(Work to complete):
Please give the number of lines in the records below that include "improvement", with no other output.
(Records begins)
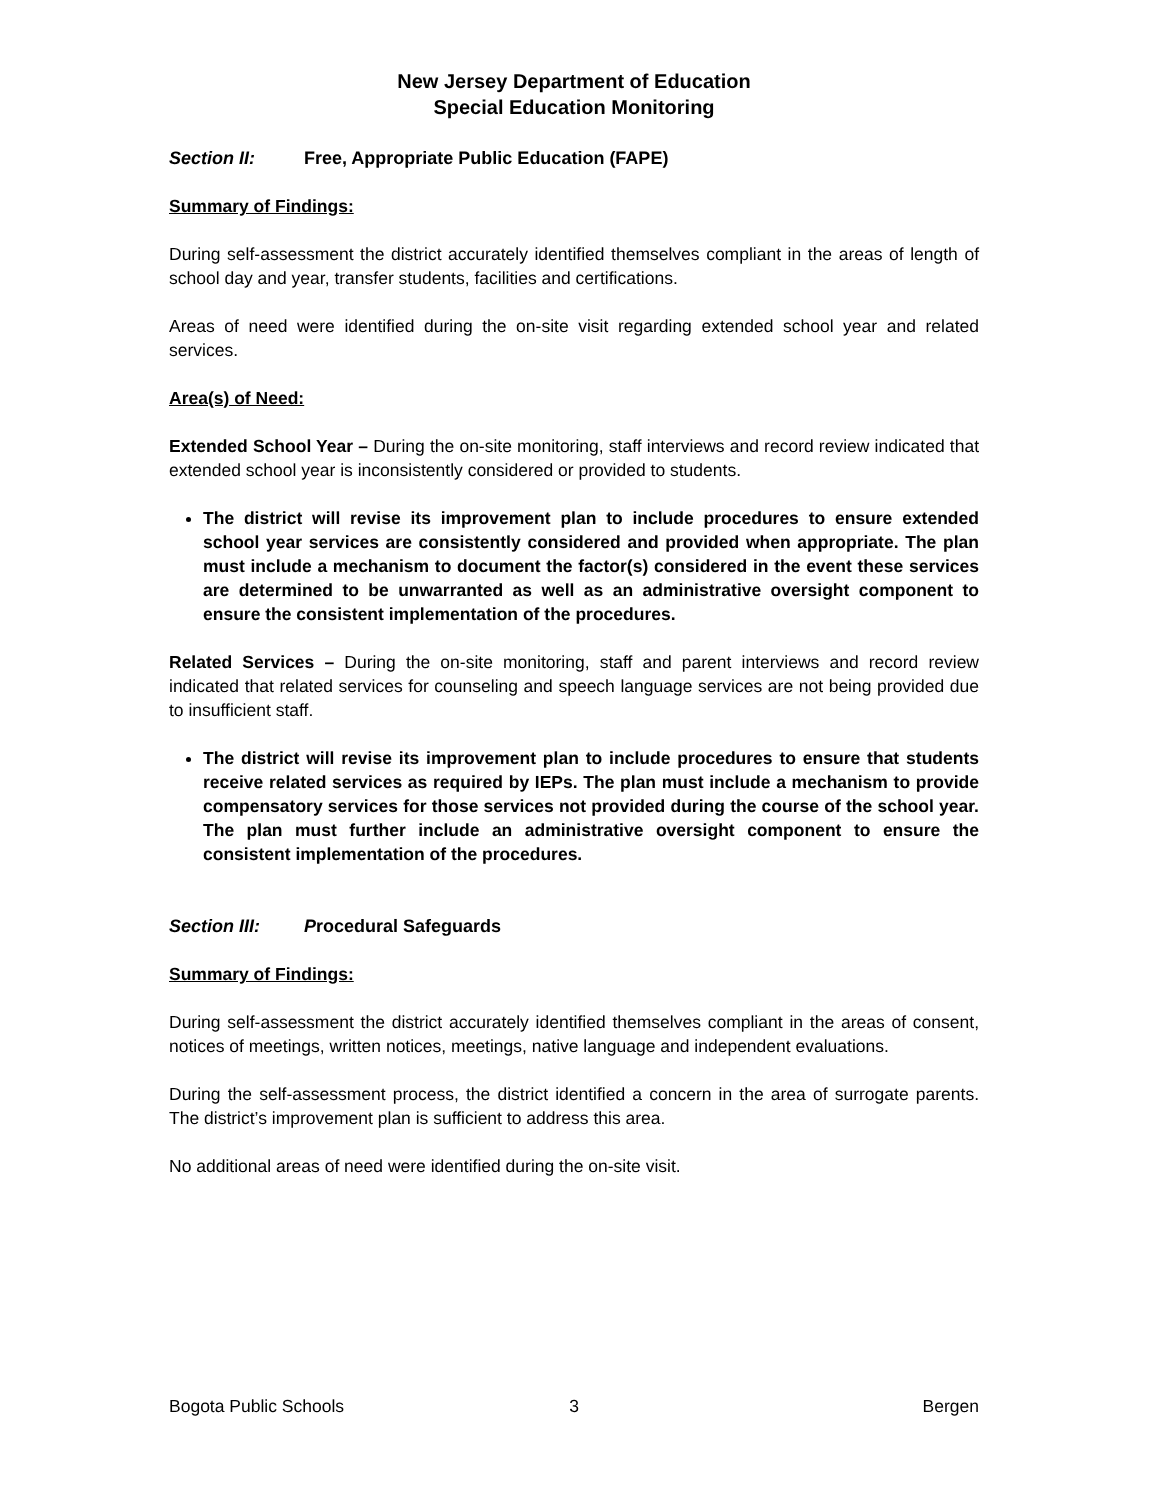New Jersey Department of Education
Special Education Monitoring
Section II: Free, Appropriate Public Education (FAPE)
Summary of Findings:
During self-assessment the district accurately identified themselves compliant in the areas of length of school day and year, transfer students, facilities and certifications.
Areas of need were identified during the on-site visit regarding extended school year and related services.
Area(s) of Need:
Extended School Year – During the on-site monitoring, staff interviews and record review indicated that extended school year is inconsistently considered or provided to students.
The district will revise its improvement plan to include procedures to ensure extended school year services are consistently considered and provided when appropriate. The plan must include a mechanism to document the factor(s) considered in the event these services are determined to be unwarranted as well as an administrative oversight component to ensure the consistent implementation of the procedures.
Related Services – During the on-site monitoring, staff and parent interviews and record review indicated that related services for counseling and speech language services are not being provided due to insufficient staff.
The district will revise its improvement plan to include procedures to ensure that students receive related services as required by IEPs. The plan must include a mechanism to provide compensatory services for those services not provided during the course of the school year. The plan must further include an administrative oversight component to ensure the consistent implementation of the procedures.
Section III: Procedural Safeguards
Summary of Findings:
During self-assessment the district accurately identified themselves compliant in the areas of consent, notices of meetings, written notices, meetings, native language and independent evaluations.
During the self-assessment process, the district identified a concern in the area of surrogate parents. The district’s improvement plan is sufficient to address this area.
No additional areas of need were identified during the on-site visit.
Bogota Public Schools 3 Bergen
(Records ends)
(Exercise response):
3